Die Vorgaben für Obst und Gemüse werden immer heftiger und die Anforderungen des Lebensmitteleinzelhandels steigen permanent. ‚Krumme Dinger‘, zu kleine oder zu große Früchte, zu unförmige oder jene, die nicht die perfekte Farbe oder Form haben bleiben direkt auf dem Feld. Sie schmecken genauso wie alle anderen, enthalten ebenso viele Vitamine und Mineralstoffe – nur entsprechen sie mit ihrem Aussehen nicht den Anforderungen.

Bis zu 20 Prozent der Früchte bleiben auf dem Acker. Sie werden untergepflügt oder landen in der Biogasanlage. 2018 wurden in Deutschland etwa 142.000 Tonnen Erdbeeren geerntet. 20 Prozent entsprächen hier also fast 30.000 Tonnen Erdbeeren. Lt. Ökotest Magazin 5/2020 hat die Wissenschaftlerin Dr. Sabine Ludwig-Ohm eine Studie zum Thema ‚Verlust bei verschiedenen Obst- und Gemüseproduktion auf dem Feld‘ durchgeführt und kam so zu den Ergebnissen.

Im Bericht des Öko-Test-Magazins 05/2020 wird mir noch einmal bewusst, wie wichtig es ist, dass wir als Verbraucher etwas ändern. Wir müssen dringend unseren Konsum und unser Kaufverhalten ändern.

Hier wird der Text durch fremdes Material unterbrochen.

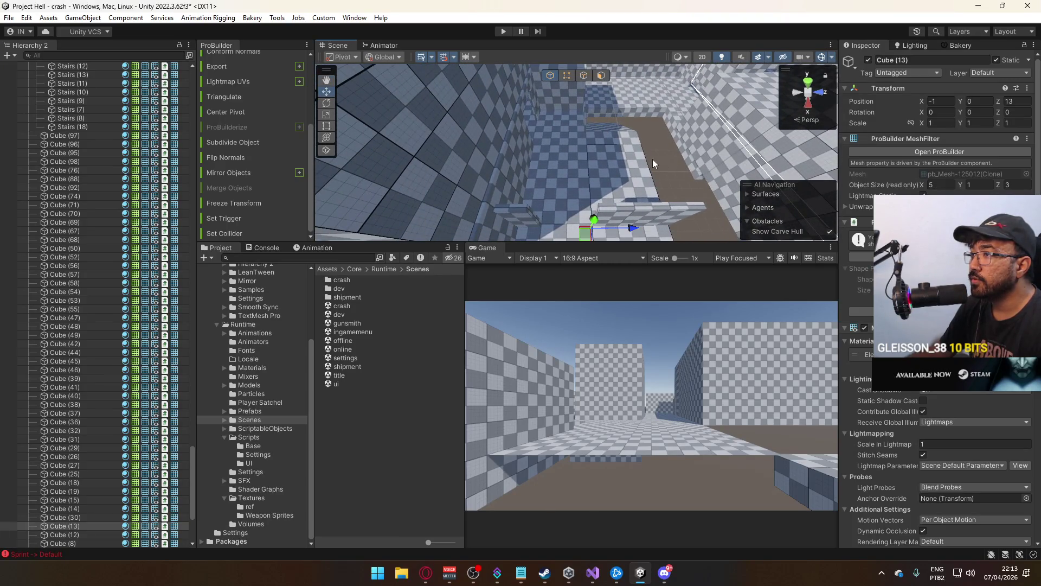
key(f)
click(578, 138)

Besonders erschreckend zu lesen ist, dass es für die Landwirte günstiger ist, die nicht für den Handel geeigneten Erdbeeren auf dem Feld vergammeln zu lassen, anstatt sie pflücken zu lassen. Man würde meinen, sie sind ideal für Joghurt oder Marmelade, jedoch kaufen Marmeladen-Hersteller die Früchte lieber in Polen, der Ukraine, in Serbien, Marokko oder Spanien, wo sie deutlich weniger dafür zahlen müssen. Warum? Weil dort die Lohnkosten erheblich niedriger sind. Unter welch schrecklichen Bedingungen die Arbeiter/innen dort schuften, hatte ich bereits in meinem Blogbeitrag im letzten Jahr geschrieben. Auch in der Ökotest-Zeitschrift von diesem Jahr wird das Thema Vergewaltigung und Demütigungen wieder angebracht. Schau dir dazu den Bericht ‚Vergewaltigt auf Europas Feldern‘ an.

Wie sehr auch die Natur unter der Monokultur leidet und welche weiteren illegalen Handlungen vollzogen werden, kannst du in meinem Beitrag vom Februar 2019 lesen.

Im Test ‚Erdbeer-Fruchtaufstriche und -Konfitüren‘ 05/2020 wird nochmal deutlich, wie viel Zucker tatsächlich in der Erdbeermarmelade steckt, dass auch vor Pestiziden kein Halt gemacht wird und dass von 20 Herstellern nur ein einziger deutsche Erdbeeren verwendet.

Die Macht der Verbraucher ist größer als alles andere. Wir entscheiden mit unserem Kaufverhalten, was oder wen wir unterstützen.  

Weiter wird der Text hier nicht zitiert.